Current audio language models are predominantly text-first, either extending pre-trained text LLM backbones or relying on semantic-only audio tokens, limiting general audio modeling. This paper presents a systematic empirical study of native audio foundation models that apply next-token prediction to audio at scale, jointly modeling semantic content, acoustic details, and text to support both general audio generation and cross-modal capabilities. We provide comprehensive empirical insights for building such models: (1) We systematically investigate design choices -- data sources, text mixture ratios, and token composition -- establishing a validated training recipe. (2) We conduct the first scaling law study for discrete audio models via IsoFLOP analysis on 64 models spanning $3{\times}10^{18}$ to $3{\times}10^{20}$ FLOPs, finding that optimal data grows 1.6$\times$ faster than optimal model size. (3) We apply these lessons to train SODA (Scaling Open Discrete Audio), a suite of models from 135M to 4B parameters on 500B tokens, comparing against our scaling predictions and existing models. SODA serves as a flexible backbone for diverse audio/text tasks -- we demonstrate this by fine-tuning for voice-preserving speech-to-speech translation, using the same unified architecture.

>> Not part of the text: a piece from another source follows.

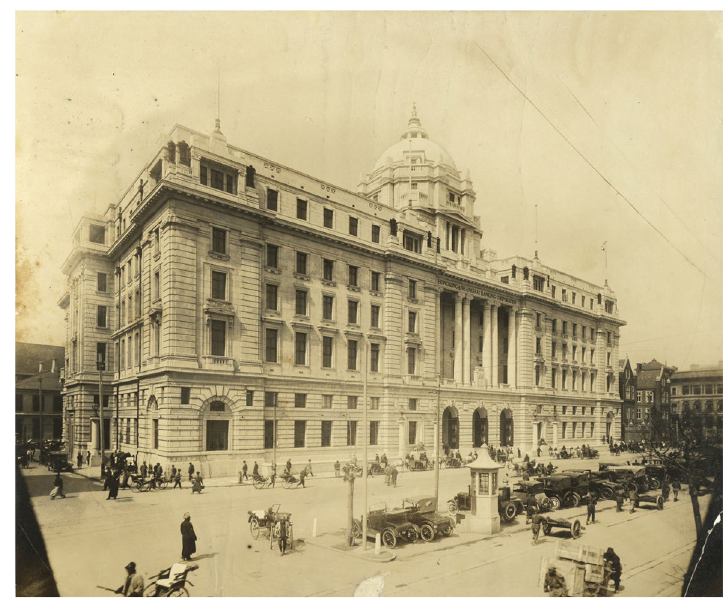
Fig. 2 The former HSBC Building shortly after opening in 1923. (Source: reproduced with the permission of HSBC Holdings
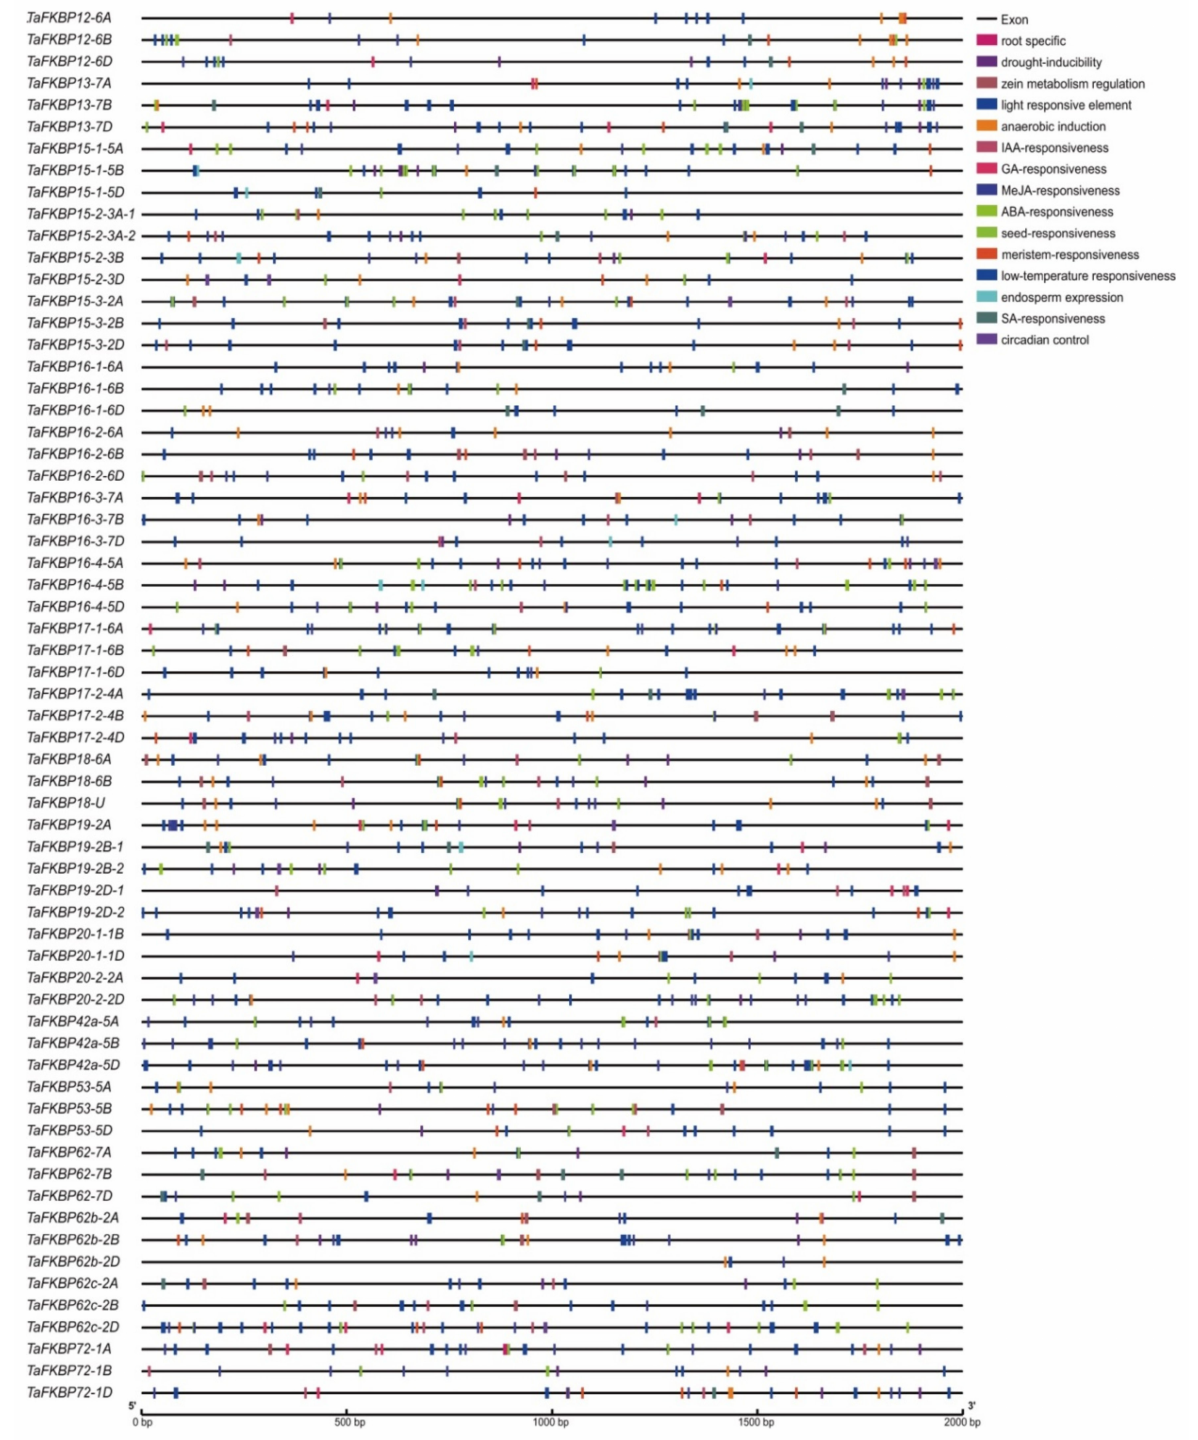
Figure 5. Predicted cis-acting elements in the promoters of TaFKBP genes. The promoter sequences ( − 2000 bp) of 64 TaFKBP genes analysis by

翻译：当前音频语言模型主要采用文本优先策略，要么扩展预训练文本LLM主干网络，要么仅依赖纯语义音频标记，这限制了通用音频建模能力。本文通过系统性实证研究，提出原生音频基础模型，该模型在大规模音频数据上应用下一标记预测技术，联合建模语义内容、声学细节和文本信息，以支持通用音频生成与跨模态能力。我们为构建此类模型提供了全面的实证洞见：（1）系统探究了数据源、文本混合比例和标记构成等设计选择，建立了经过验证的训练方案。（2）通过对64个模型（计算量覆盖$3{\times}10^{18}$至$3{\times}10^{20}$ FLOPs）进行IsoFLOP分析，首次开展离散音频模型的缩放定律研究，发现最优数据增长速度比最优模型规模快1.6倍。（3）应用这些经验训练SODA（规模化开放离散音频）模型系列，该系列包含1.35亿至40亿参数规模，基于5000亿标记训练，并与我们的缩放预测及现有模型进行对比。SODA可作为多样化音频/文本任务的灵活主干网络——我们通过微调实现音色保持的语音到语音翻译任务验证了这一点，该过程使用统一的架构体系。